■ **Input material**:
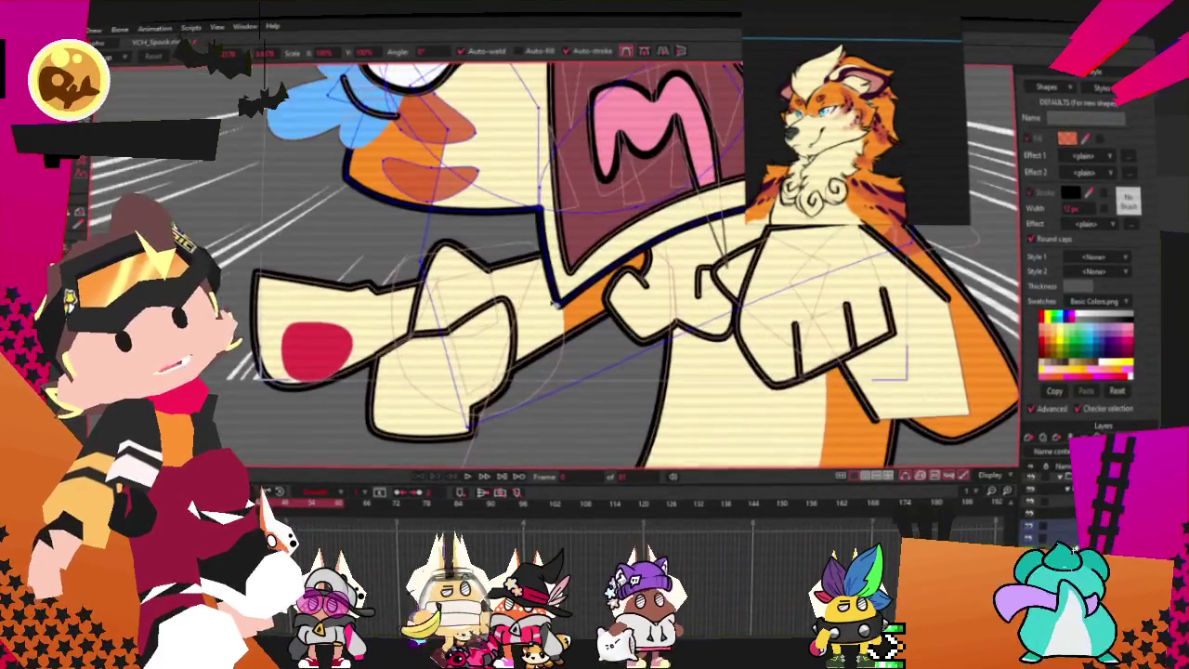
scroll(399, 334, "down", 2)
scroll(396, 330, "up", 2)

* * *

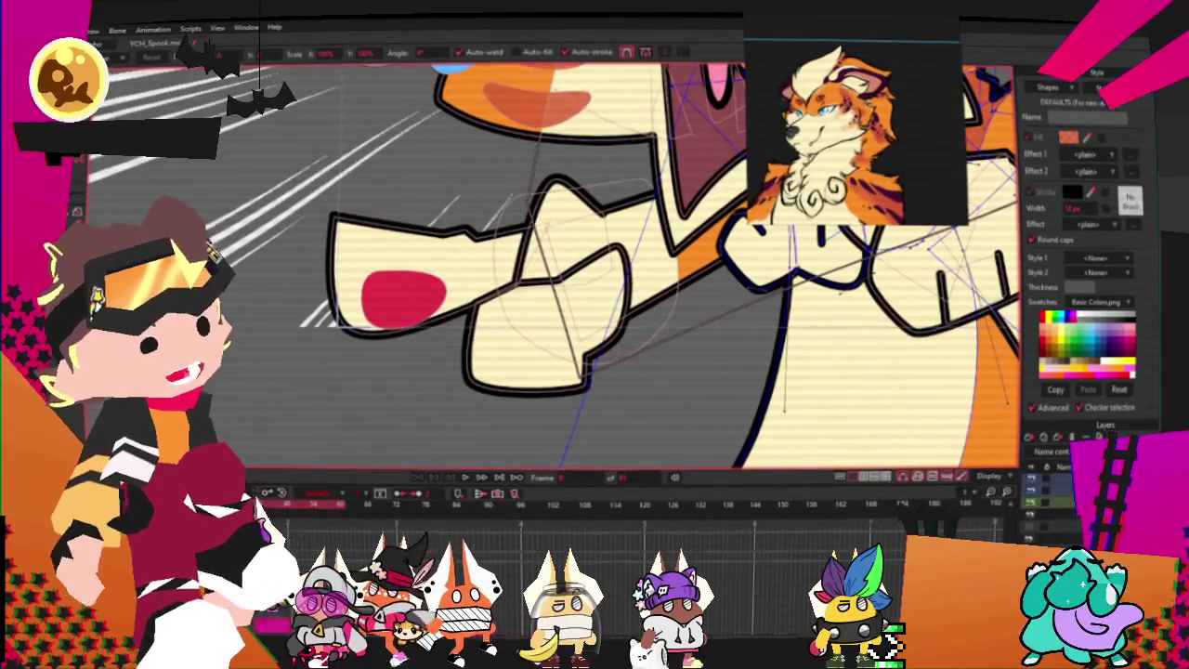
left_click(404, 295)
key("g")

■ **Prompt**:
Which lines above include the string "scroll"? Show them.

■ **Expected answer**:
scroll(399, 334, "down", 2)
scroll(396, 330, "up", 2)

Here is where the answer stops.